No, they are not equivalent mathematical models, they are equalivant in terms of calculation of score function(logistic) given equivalent scale factors. Such that, Bradley-terry: 1/(1 + e^(x(r_B - r_A))) and Elo rating: 1/(1 + 10^((r_B - r_A)/y)), then equivalance requires x = ln(10)/y. More importantly, Elo rating is online scoring system, meaning it takes into accoun the sequence of the events. From your blog post, I understand that you are not updating the scores after after each event. In other words, Elo rating can be interpreted as an incremental fitting of a Bradley-Terry (using similar logistic) model but not the same!
-> The fundamental presumption is the same Thurstone model
The Thurstone model is similar, and as you said it assumes normal (as opposed to logistic) using probit link function.

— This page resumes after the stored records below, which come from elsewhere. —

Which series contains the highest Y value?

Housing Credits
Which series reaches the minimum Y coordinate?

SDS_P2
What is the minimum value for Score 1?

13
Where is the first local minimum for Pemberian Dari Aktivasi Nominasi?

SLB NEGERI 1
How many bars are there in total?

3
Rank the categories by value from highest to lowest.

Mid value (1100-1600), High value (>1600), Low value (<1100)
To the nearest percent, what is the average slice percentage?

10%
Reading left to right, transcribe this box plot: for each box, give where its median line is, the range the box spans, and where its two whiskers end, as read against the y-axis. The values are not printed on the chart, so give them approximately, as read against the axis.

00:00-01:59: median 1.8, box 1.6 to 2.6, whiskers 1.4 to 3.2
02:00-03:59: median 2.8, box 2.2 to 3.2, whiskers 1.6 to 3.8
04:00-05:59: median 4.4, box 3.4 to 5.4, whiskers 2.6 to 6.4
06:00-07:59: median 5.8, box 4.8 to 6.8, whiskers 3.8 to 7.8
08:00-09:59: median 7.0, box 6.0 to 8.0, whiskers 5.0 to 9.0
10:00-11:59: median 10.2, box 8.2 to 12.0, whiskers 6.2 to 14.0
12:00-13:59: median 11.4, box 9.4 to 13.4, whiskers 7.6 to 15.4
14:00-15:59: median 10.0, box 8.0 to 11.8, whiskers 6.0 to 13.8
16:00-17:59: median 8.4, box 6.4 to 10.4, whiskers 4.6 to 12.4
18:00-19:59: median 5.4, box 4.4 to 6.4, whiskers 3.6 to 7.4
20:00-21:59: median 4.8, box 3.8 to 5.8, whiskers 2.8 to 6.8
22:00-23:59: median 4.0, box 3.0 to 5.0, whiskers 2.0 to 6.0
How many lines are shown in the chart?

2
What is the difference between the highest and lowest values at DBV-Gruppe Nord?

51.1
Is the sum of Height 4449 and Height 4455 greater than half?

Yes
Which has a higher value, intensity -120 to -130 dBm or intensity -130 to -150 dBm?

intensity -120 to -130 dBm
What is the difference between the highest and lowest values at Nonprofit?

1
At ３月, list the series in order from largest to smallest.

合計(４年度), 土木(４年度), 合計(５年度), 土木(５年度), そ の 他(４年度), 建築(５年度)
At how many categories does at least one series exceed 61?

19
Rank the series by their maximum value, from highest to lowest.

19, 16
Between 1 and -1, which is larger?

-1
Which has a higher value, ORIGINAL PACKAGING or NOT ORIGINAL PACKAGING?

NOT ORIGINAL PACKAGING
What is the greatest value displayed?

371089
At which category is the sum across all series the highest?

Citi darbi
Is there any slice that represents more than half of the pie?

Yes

It predates both models and due to computational constraints, you can call Bradley-Terry and Elo rating computationally convenient approximation of the Thurstone model.
-> We did experiment with a Bradley-Terry loss function (https://hackmd.io/eOwlF7O_Q1K4hj7WZcYFiw)
The math is correct. Thanks for sharing. Indeed, if you do it with incremental updating, you will lose the differentiability given the next winning probability is dependent on the previous updates. Call it what you want, but note that this is not truly and Elo rating which leads misunderstanding. It is Bradley-Terry given you do batch updates which you take extra steps to connect with Elo score, as shown in the link.
Lastly, normal and logistic distribution will lead to log(0) in evaluations which results inf in loss. As I can see from you upper comment, you try add uniform(0.02) as ad-hoc fix. An elegant fix to that is use heavy-tailed distribution such as Cauchy.